This year marks the 200th anniversary of the publication of Mary Shelley’s groundbreaking novel “Frankenstein; or, The Modern Prometheus” and the campus community is invited to come celebrate in the laboratory — the Visualization Lab in the Price Science Commons and Research Library.
Hosted by the UO Libraries and the 19th-Century British Studies Group, the Visualizing Frankenstein Open House is a participating event in Frankenreads, an international celebration organized for Halloween 2018 by the Keats-Shelley Association of America and co-sponsored by the National Endowment for the Humanities.
VISUALIZING FRANKENSTEIN
OPEN HOUSE
According to event co-organizer Courtney Floyd, a doctoral candidate in the Department of English and a graduate employee with the science library, Visualizing Frankenstein is an opportunity to do more than just impersonate a mad scientist. During the Oct. 30-31 open house, students and faculty members can drop in the Visualization Lab for a hands-on introduction to using the latest digital scholarship tools.
“I encourage everyone to visit the space and experience its extraordinarily high-resolution — 50-million-pixels — display capabilities,” said Floyd. “Attendees also will have the opportunity to use the Palladio interface to map events in 'Frankenstein' and connect places in time. They can record themselves reading part of the novel and use Sonic Visualiser to interpret the sound. And they can use Voyant, a tool for digital text analysis, to decide whether the monster should be called Frankenstein, Frankenstein’s Monster or something else altogether.”
Although it is now two centuries old, Shelley’s novel continues to lend itself to new scholarship and exerts an enduring cultural influence.

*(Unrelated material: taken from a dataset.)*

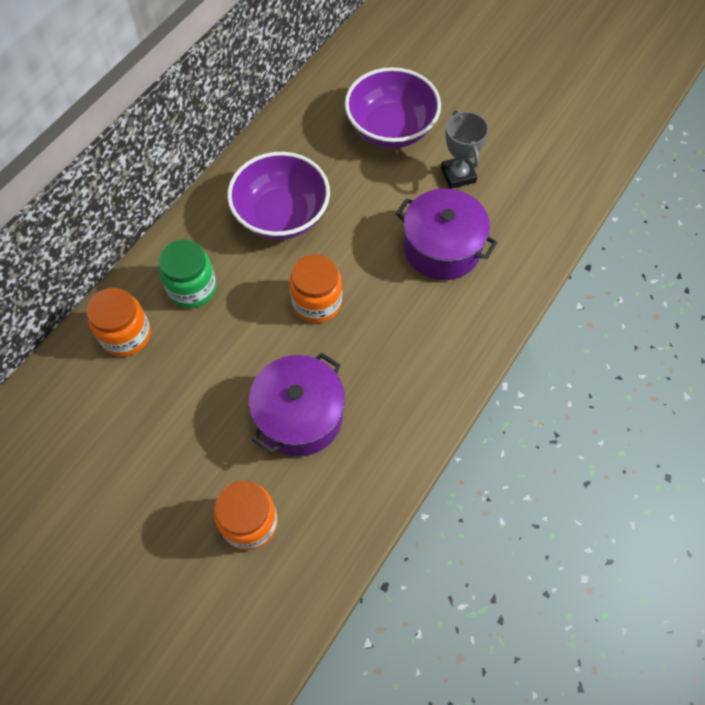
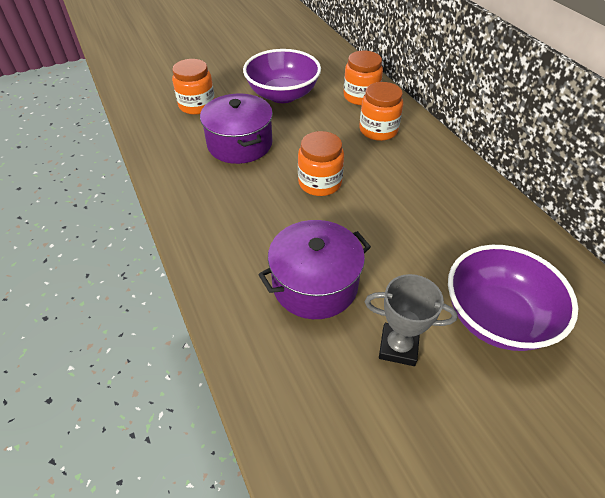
camera: 120 degrees right, 15 degrees down
(192, 288) = (378, 130): green jar -> orange jar
(281, 215) = (419, 194): purple bowl -> purple bowl (283, 95)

The inspiration for countless stage plays, movie and television adaptations, comics, toys, popular songs, video games and more, it also continues to rank as one of the most widely read and studied works of literature worldwide.
According to the Open Syllabus Project, “Frankenstein” is the most frequently taught literary work in college English courses and the fifth most frequently taught book in college courses across all disciplines.
Like the monster at the center of its narrative, “Frankenstein” the book was famously born out of both intellectual foment and chilling circumstances. The author and her paramour and soon-to-be husband, the Romantic poet Percy Bysshe Shelley, were spending the summer of 1816 at a Swiss villa rented by the notorious Lord Byron. Owing to a massive volcanic eruption in the South Pacific, weather across the entire northern hemisphere was unseasonably cold and dreary that year. Forced to abandon the open-air recreations they had planned, the group retreated indoors and found entertainment in intellectual debates and reading aloud from a volume of traditional ghost stories. Byron proposed that they hold a contest to see who could invent the most frightening, original tale.
In the end, it wasn’t much of a competition. Byron produced only a fragmentary story inspired by Balkan vampire legends, and Percy Shelley produced nothing at all. But Mary, inspired by “grim terrors” of a particularly vivid “waking dream,” composed the first, short-story-length draft of “Frankenstein."
Combining themes drawn from Classical mythology and Enlightenment natural philosophy — the term then used for the physical sciences — with the established form of the Gothic Romance, she had created a uniquely unsettling work. Impressed, her husband-to-be encouraged Mary to expand her narrative into a full-length novel. The story debuted for the public in 1818; its critical reception was initially mixed, but “Frankenstein” achieved almost immediate success with readers. Today, many scholars mark its publication as the genesis of the modern horror and science-fiction genres.
With events planned for Halloween week in more than 40 countries, the scale of Frankenreads 2018 speaks to the book’s enduring influence and global appeal. Members of the UO community who come to the Visualization Lab for Visualizing Frankenstein will be joining a celebration that spans six continents.
“For anyone, our event at the Price Science Commons will be a fun opportunity to dig deeper into the novel,” said Floyd. “For humanities scholars in particular, it will be a great way to gain a sense of the pedagogical and technological possibilities of the Viz Lab space. I’m eager to show new people how they can integrate this resource in their courses and research projects.”